Cognitive deficits accompany mood disorders and other psychiatric conditions, often with debilitating effects. Limited treatments currently exist, but studies in animals and humans have pointed to drugs that activate serotonin receptors as a potential therapeutic for the symptoms. However, it has remained unclear how the medication affects resting brain activity.
Now, a new study in Biological Psychiatry: Cognitive Neuroscience and Neuroimaging, led by researchers in the Department of Psychiatry at the University of Oxford, examines the drug’s effects in healthy human adults.
Serotonin receptors and the 5-HT4-type receptors in particular are found in areas throughout the brain, including the frontal cortex, basal ganglia and hippocampus, that are known to mediate cognitive function and regulate mood. Serotonin receptors are the primary targets of anti-depressant medications, but resolving mood disturbances often does not resolve cognitive symptoms.
The researchers enlisted 50 healthy volunteers; half of them received a six-day course of prucalopride, a highly selective agonist of the 5-HT4 type serotonin receptor, whereas the other half of the participants received a placebo. Participants underwent scanning with functional magnetic resonance imaging (fMRI), including a “resting scan” where they could relax in the scanner.
Lead author Dr Angharad de Cates said:
“Our previous studies on prucalopride demonstrated that even at low clinical doses it can improve cognition and memory in healthy volunteers. This latest research provides a neurological mechanism by which this might occur.”
Participants who received the medication displayed more functional connectivity in their resting state (rsFC) between major cognitive networks. This included more rsFC between the central executive network (cEN), a brain network used for processing thoughts, and the posterior and anterior cingulate cortex (PCC/ACC), brain areas that regulate information processing and attention in the brain. There was also more rsFC between regions of the ACC and the lateral occipital cortex, a region that helps us pay attention to objects that matter. What’s more, medicated participants compared to placebo controls showed decreased rsFC within the default mode network (DMN), a brain network that is activated during mind wandering.

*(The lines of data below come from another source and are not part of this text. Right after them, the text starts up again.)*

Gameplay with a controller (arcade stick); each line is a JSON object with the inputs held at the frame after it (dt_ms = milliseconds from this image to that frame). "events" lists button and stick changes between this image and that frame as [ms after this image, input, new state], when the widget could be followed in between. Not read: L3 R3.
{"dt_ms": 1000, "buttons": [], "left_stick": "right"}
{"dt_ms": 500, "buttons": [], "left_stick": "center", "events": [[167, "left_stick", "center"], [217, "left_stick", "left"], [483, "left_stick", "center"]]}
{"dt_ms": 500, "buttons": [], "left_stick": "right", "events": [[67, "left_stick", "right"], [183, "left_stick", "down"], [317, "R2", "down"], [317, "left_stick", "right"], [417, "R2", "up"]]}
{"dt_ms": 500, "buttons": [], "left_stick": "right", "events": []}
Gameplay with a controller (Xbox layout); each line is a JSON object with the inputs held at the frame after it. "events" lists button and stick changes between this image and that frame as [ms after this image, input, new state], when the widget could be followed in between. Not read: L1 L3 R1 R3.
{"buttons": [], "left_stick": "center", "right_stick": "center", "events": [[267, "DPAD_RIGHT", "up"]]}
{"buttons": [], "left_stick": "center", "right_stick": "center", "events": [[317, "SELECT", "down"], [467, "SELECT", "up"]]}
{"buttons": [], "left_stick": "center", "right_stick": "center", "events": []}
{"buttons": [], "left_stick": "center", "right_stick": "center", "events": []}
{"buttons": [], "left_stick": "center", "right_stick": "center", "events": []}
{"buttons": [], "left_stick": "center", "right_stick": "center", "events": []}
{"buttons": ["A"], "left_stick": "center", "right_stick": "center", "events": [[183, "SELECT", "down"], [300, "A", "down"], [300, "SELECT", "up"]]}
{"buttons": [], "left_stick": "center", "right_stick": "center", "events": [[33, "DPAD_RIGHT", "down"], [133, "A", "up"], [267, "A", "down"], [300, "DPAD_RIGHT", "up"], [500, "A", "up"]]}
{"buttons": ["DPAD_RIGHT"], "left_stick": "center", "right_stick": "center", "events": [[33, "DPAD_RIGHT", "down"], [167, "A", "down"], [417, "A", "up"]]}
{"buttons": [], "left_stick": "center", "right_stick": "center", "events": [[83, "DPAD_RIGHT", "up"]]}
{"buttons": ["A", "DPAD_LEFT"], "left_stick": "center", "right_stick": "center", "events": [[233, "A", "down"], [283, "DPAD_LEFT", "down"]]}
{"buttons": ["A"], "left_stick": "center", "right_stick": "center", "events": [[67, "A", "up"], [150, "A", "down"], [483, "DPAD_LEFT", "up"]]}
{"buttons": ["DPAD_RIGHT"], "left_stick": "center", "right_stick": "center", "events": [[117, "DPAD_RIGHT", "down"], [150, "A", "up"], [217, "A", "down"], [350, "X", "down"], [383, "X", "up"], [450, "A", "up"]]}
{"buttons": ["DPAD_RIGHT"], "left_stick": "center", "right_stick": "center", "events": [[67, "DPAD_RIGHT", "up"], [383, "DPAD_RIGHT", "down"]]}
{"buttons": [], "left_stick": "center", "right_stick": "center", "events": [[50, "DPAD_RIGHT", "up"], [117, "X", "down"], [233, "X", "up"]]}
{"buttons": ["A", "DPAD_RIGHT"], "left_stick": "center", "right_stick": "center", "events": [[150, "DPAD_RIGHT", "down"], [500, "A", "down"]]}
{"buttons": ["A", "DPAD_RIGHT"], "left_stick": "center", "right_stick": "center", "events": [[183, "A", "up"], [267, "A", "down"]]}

Appropriate connectivity between and within these brain networks is needed to think properly, and it’s known that this connectivity is abnormal in depression. As these same participants taking prucalopride had better scores on cognitive tests earlier that day compared to the placebo participants, this pattern of changes with prucalopride (i.e. increased rsFC within cognitive networks and decreased rsFC within the DMN) appears to be a “signature” of a drug that improves cognition.
Dr. de Cates added:
“This provides further evidence that prucalopride is having an effect in areas of the brain that improve cognitive function – both by increasing and reducing connectivity between specific brain regions as required.”
Susannah Murphy, Associate Professor and joint senior author of the study, said: “Untreated cognitive problems have a significant impact on the quality of life of people with depression. This study adds to the growing evidence base that drugs affecting the 5-HT4 serotonin receptor hold promise as a novel way to treat depression and cognitive impairment.”
Catherine Harmer, Professor of Cognitive Neuroscience and joint senior author of the study, said: “This study adds to the evidence base that the common laxative treatment prucalopride can have important effects in the brain, particularly affecting circuits which are important for learning and memory. Together with previous data, this suggests that this drug might be useful as a pro-cognitive treatment in disorders such as depression.”